Scottish nationalist politician

William George Walker (born 31 March 1942) is a Scottish politician who was the Member of the Scottish Parliament (MSP) for the Dunfermline constituency from 2011 until his resignation in 2013. He was elected as a Scottish National Party (SNP) Member but was expelled from the party in 2012 and then served as an Independent Member. In 2013, he was convicted of 23 charges of domestic violence, and then resigned as an MSP following pressure from other politicians and the press.

==Early life==
Walker was born in Edinburgh. He attended the old Royal High School in Edinburgh. He obtained a First Class Honours BSc degree in Electrical Engineering from the University of Edinburgh and a Postgraduate Certificate in Computer Programming from Illinois Institute of Technology in Chicago, and a master's degree in Business Administration from the University of Edinburgh Management School.

He is a Chartered Engineer, a Fellow of the Institution of Engineering and Technology, and a Fellow of the Chartered Management Institute.

== Political career ==
He served as a councillor on Fife Council from 2007 until 2012. While serving as a West Fife and Coastal Villages Councillor, Walker was a member of Fife Council's Environment, Enterprise & Transportation Committee from 2007 to 2012.

In May 2011, he was elected MSP for the Dunfermline Scottish Parliament constituency, gaining the seat for the Scottish National Party.

In August 2011, Walker criticised proposals to legalise same-sex marriage in Scotland.

In October 2011, he expressed dismay at the UK Government's decision to drop its support for the Carbon Capture and Storage project in Longannet Power Station which was in his constituency.

On 4 March 2012, the Sunday Herald published claims that his three previous marriages had ended with allegations of violent behaviour towards his wives. The same day, the Scottish National Party suspended him for allegedly not declaring similar claims cited in no-contest divorce actions dating back many years. The SNP expelled Walker on 8 April for allegedly not declaring the allegations cited in his uncontested divorce proceedings during the MSP vetting process. He continued to sit in the Scottish Parliament as an Independent and appealed his expulsion.

==Trial and conviction==
A case was brought against Walker and was heard at Edinburgh Sheriff Court on nine days over a two-week period and adjourned on 2 August 2013. On 22 August 2013, Walker was convicted of 23 charges of assault and one breach of the peace in relation to three ex-wives and a stepdaughter.

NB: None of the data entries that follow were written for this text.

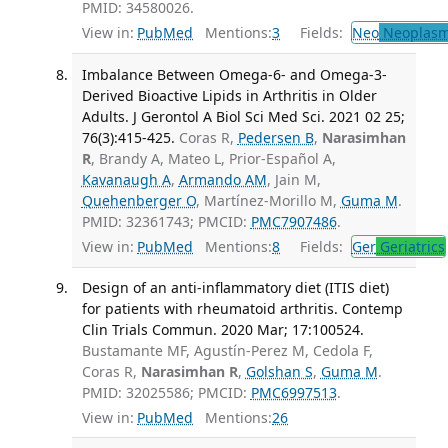
PMID: 34580026.
View in:
PubMed
Mentions:
3
Fields:
Neo
Neoplas
Imbalance Between Omega-6- and Omega-3-
Derived Bioactive Lipids in Arthritis in Older
Adults. J Gerontol A Biol Sci Med Sci. 2021 02 25;
76(3):415-425.
Coras R,
Pedersen B
,
Narasimhan
R
, Brandy A, Mateo L, Prior-Español A,
Kavanaugh A
,
Armando AM
, Jain M,
Quehenberger O
, Martínez-Morillo M,
Guma M
.
PMID: 32361743; PMCID:
PMC7907486
.
View in:
PubMed
Mentions:
8
Fields:
Ger
Geriatrics
Design of an anti-inflammatory diet (ITIS diet)
for patients with rheumatoid arthritis. Contemp
Clin Trials Commun. 2020 Mar; 17:100524.
Bustamante MF, Agustín-Perez M, Cedola F,
Coras R,
Narasimhan R
,
Golshan S
,
Guma M
.
PMID: 32025586; PMCID:
PMC6997513
.
View in:
PubMed
Mentions:
26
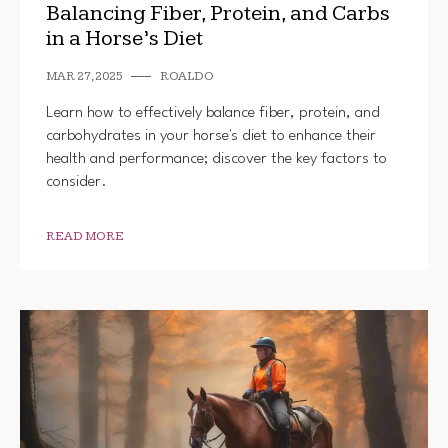
Balancing Fiber, Protein, and Carbs
in a Horse’s Diet
MAR 27, 2025
ROALDO
Learn how to effectively balance fiber, protein, and
carbohydrates in your horse's diet to enhance their
health and performance; discover the key factors to
consider.
READ MORE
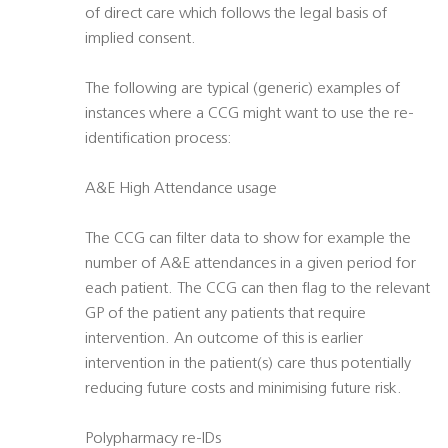
of direct care which follows the legal basis of
implied consent.
The following are typical (generic) examples of
instances where a CCG might want to use the re-
identification process:
A&E High Attendance usage
The CCG can filter data to show for example the
number of A&E attendances in a given period for
each patient. The CCG can then flag to the relevant
GP of the patient any patients that require
intervention. An outcome of this is earlier
intervention in the patient(s) care thus potentially
reducing future costs and minimising future risk.
Polypharmacy re-IDs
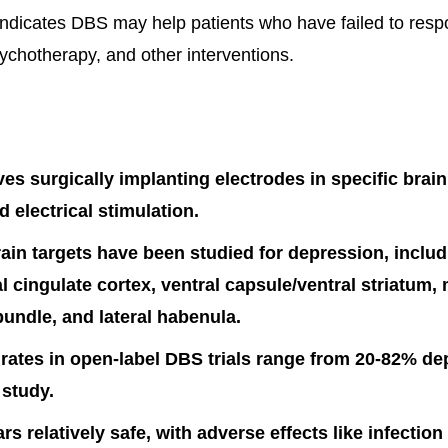
indicates DBS may help patients who have failed to resp
ychotherapy, and other interventions.
es surgically implanting electrodes in specific brain
d electrical stimulation.
rain targets have been studied for depression, includ
l cingulate cortex, ventral capsule/ventral striatum,
bundle, and lateral habenula.
ates in open-label DBS trials range from 20-82% de
 study.
s relatively safe, with adverse effects like infection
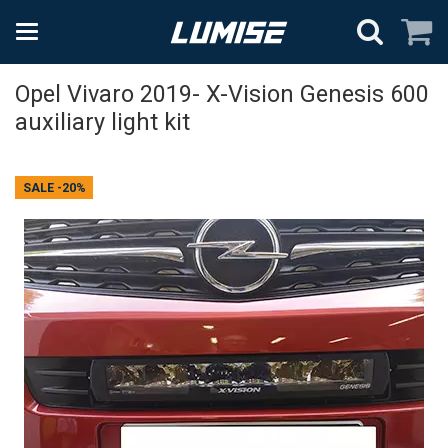
Opel Vivaro 2019- X-Vision Genesis 600
auxiliary light kit
SALE
-20%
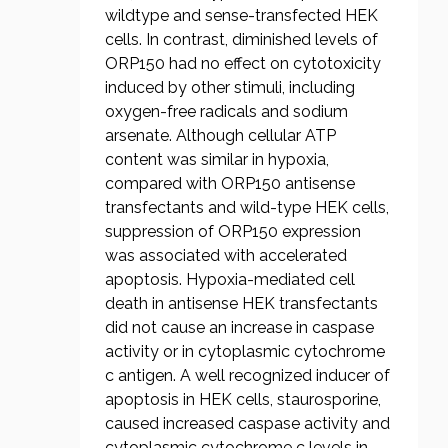
wildtype and sense-transfected HEK
cells. In contrast, diminished levels of
ORP150 had no effect on cytotoxicity
induced by other stimuli, including
oxygen-free radicals and sodium
arsenate. Although cellular ATP
content was similar in hypoxia,
compared with ORP150 antisense
transfectants and wild-type HEK cells,
suppression of ORP150 expression
was associated with accelerated
apoptosis. Hypoxia-mediated cell
death in antisense HEK transfectants
did not cause an increase in caspase
activity or in cytoplasmic cytochrome
c antigen. A well recognized inducer of
apoptosis in HEK cells, staurosporine,
caused increased caspase activity and
cytoplasmic cytochrome c levels in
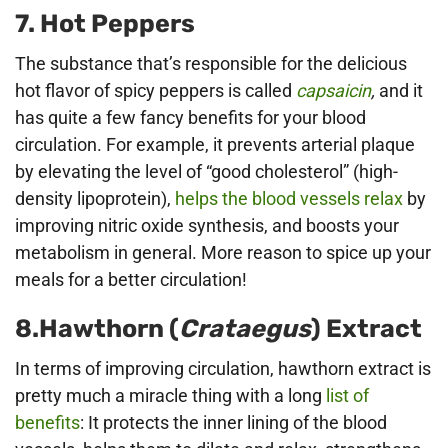
7. Hot Peppers
The substance that’s responsible for the delicious
hot flavor of spicy peppers is called
capsaicin
,
and it
has quite a few fancy benefits for your blood
circulation. For example, it prevents arterial plaque
by elevating the level of “good cholesterol” (high-
density lipoprotein),
helps the blood vessels relax
by
improving nitric oxide synthesis, and boosts your
metabolism in general. More reason to spice up your
meals for a better circulation!
8.Hawthorn (
Crataegus
) Extract
In terms of improving circulation, hawthorn extract is
pretty much a miracle thing with a long
list of
benefits
: It protects the inner lining of the blood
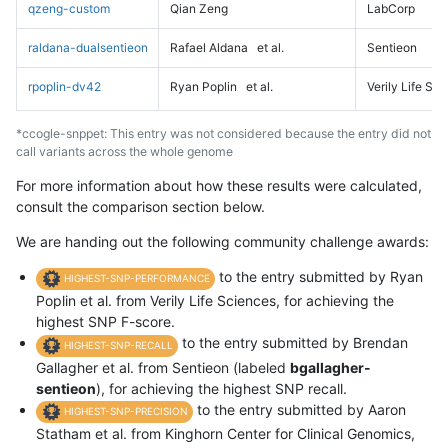
qzeng-custom
Qian Zeng
LabCorp
raldana-dualsentieon
Rafael Aldana
et al.
Sentieon
rpoplin-dv42
Ryan Poplin
et al.
Verily Life Sc
*ccogle-snppet: This entry was not considered because the entry did not
call variants across the whole genome
For more information about how these results were calculated,
consult the comparison section below.
We are handing out the following community challenge awards:
to the entry submitted by Ryan
HIGHEST-SNP-PERFORMANCE
Poplin et al. from Verily Life Sciences, for achieving the
highest SNP F-score.
to the entry submitted by Brendan
HIGHEST-SNP-RECALL
Gallagher et al. from Sentieon (labeled
bgallagher-
sentieon
), for achieving the highest SNP recall.
to the entry submitted by Aaron
HIGHEST-SNP-PRECISION
Statham et al. from Kinghorn Center for Clinical Genomics,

By early September a majority of MSPs had also backed a motion calling on him to resign. On 7 September 2013, he resigned from the Scottish Parliament, claiming there had been a "media onslaught" against him.

On 20 September 2013, he was sentenced to 12 months in prison by Edinburgh Sheriff Court. When sentencing him, Sheriff Kathrine Mackie said "Having regard to the gravity of these offences as a result of the cumulative effect of them, your extreme denial and complete absence of any remorse, and the assessment of risk, I have come to the conclusion that a custodial sentence is the only appropriate disposal. In my opinion, the repeated abuse and violent behaviour towards your three former wives and stepdaughter over a period of 28 years outweighs other factors." Within a few weeks, lawyers acting on his behalf appeared at the High Court in Edinburgh to appeal against a custodial sentence and this was quickly dismissed.

He was released from HM Prison Dumfries on 21 March 2014 under automatic early release rules after serving half of his sentence. On 17 April 2014 his appeal against his conviction was turned down.

==Personal life==
He married long-term partner, June, shortly after his election as an MSP in 2011. After he was sent to prison, Walker apparently approached a Scottish publishing firm to see if they were interested in his autobiography; he was turned down. In September 2017, his autobiography was published and made available online under the title Bill Walker: My Story.